MDML S3 Client

This is used for “coat-checking” large files.

class mdml_client.kafka_mdml_s3_client(topic, s3_endpoint=None, s3_access_key=None, s3_secret_key=None, kafka_host='merf.egs.anl.gov', kafka_port=9092, schema_host='merf.egs.anl.gov', schema_port=8081, schema=None)

Creates an MDML producer for sending >1MB files to an s3 location. Simultaneously, the MDML sends upload information along a Kafka topic to be received by a client that can retrieve the file.

Parameters:
  • topic (str) – Topic to send under
  • s3_endpoint (str) – Host of the S3 service
  • s3_access_key (str) – S3 access key
  • s3_secret_key (str) – S3 secret key
  • kafka_host (str) – Host name of the kafka broker
  • kafka_port (int) – Port used for the kafka broker
  • schema_host (str) – Host name of the kafka schema registry
  • schema_port (int) – Port of the kafka schema registry
  • schema (dict or str) – Schema of the messages sent on the supplied topic. Default schema sends a dictionary containing the time of upload and the location for retrieval. If dict, value is used as the schema. If string, value is used as a file path to a json file.
consume(bucket, object_name, save_filepath)
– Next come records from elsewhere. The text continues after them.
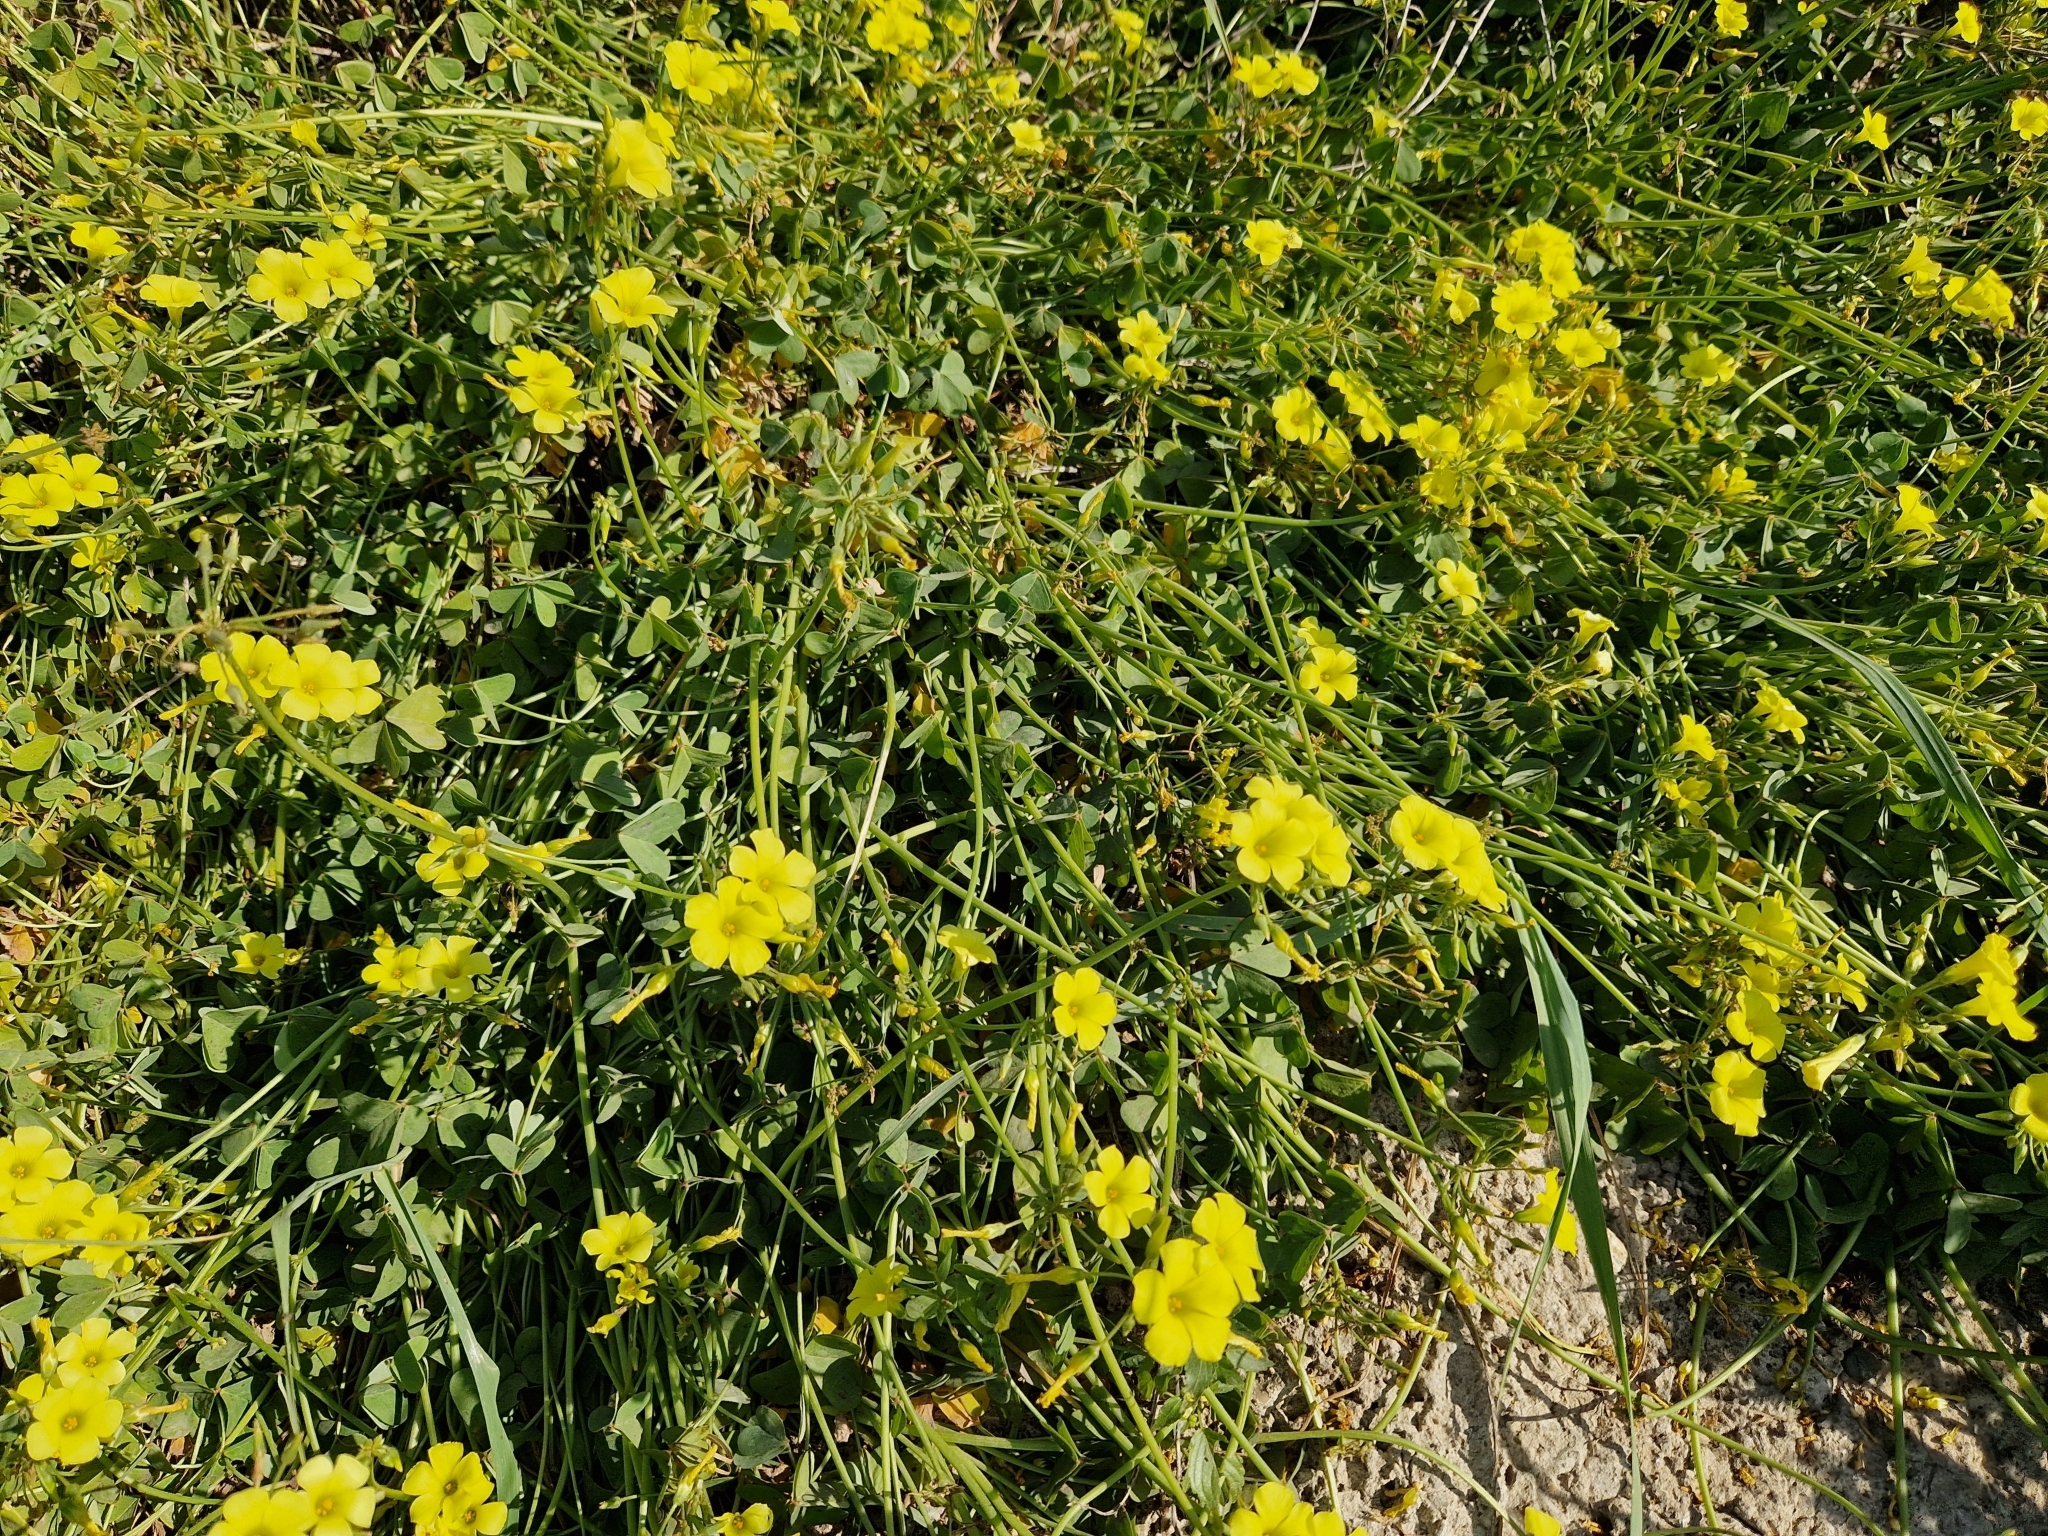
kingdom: Plantae
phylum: Tracheophyta
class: Magnoliopsida
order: Oxalidales
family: Oxalidaceae
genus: Oxalis
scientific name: Oxalis pes-caprae
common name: Bermuda-buttercup
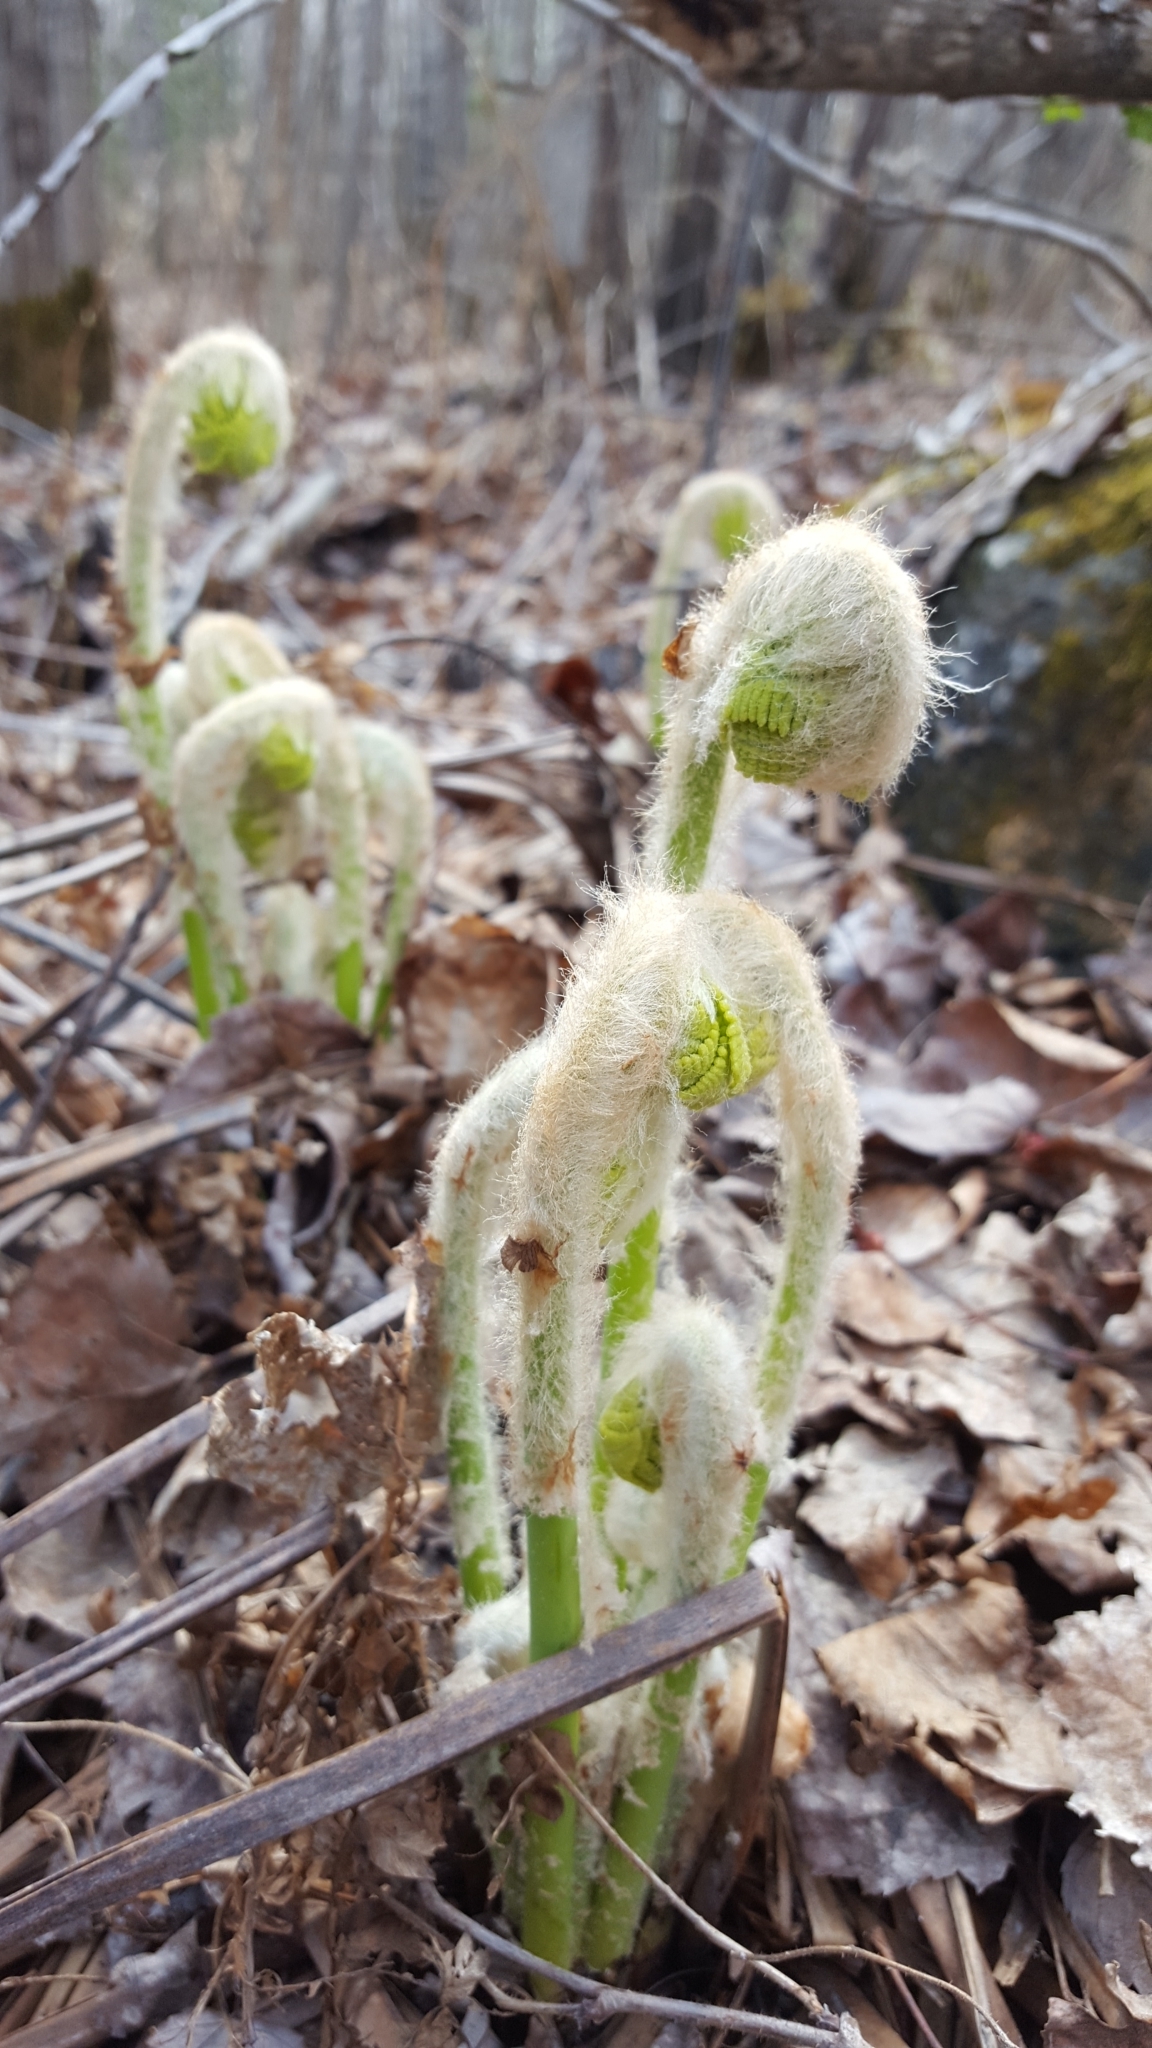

Gets a file from an S3 bucket. Can return the bytes of the file or save the file to a specified path.

Parameters:
  • bucket (str) – Name of the bucket the object is saved in
  • object_name (str) – Name/key of the object to retrieve from the bucket
  • save_filepath (str) – Path in which to save the downloaded file. Using a value of None will return the bytes of the file instead of saving to a file
produce(filepath, obj_name, payload=None)

Produce data to supplied S3 endpoint and Kafka topic

Parameters:
  • filepath (str) – Path of the file to upload to the S3 bucket
  • obj_name (str) – Name to store the file under
  • payload (dict) – Payload for the message sent on the Kafka topic. Only used when the default schema has been overridden.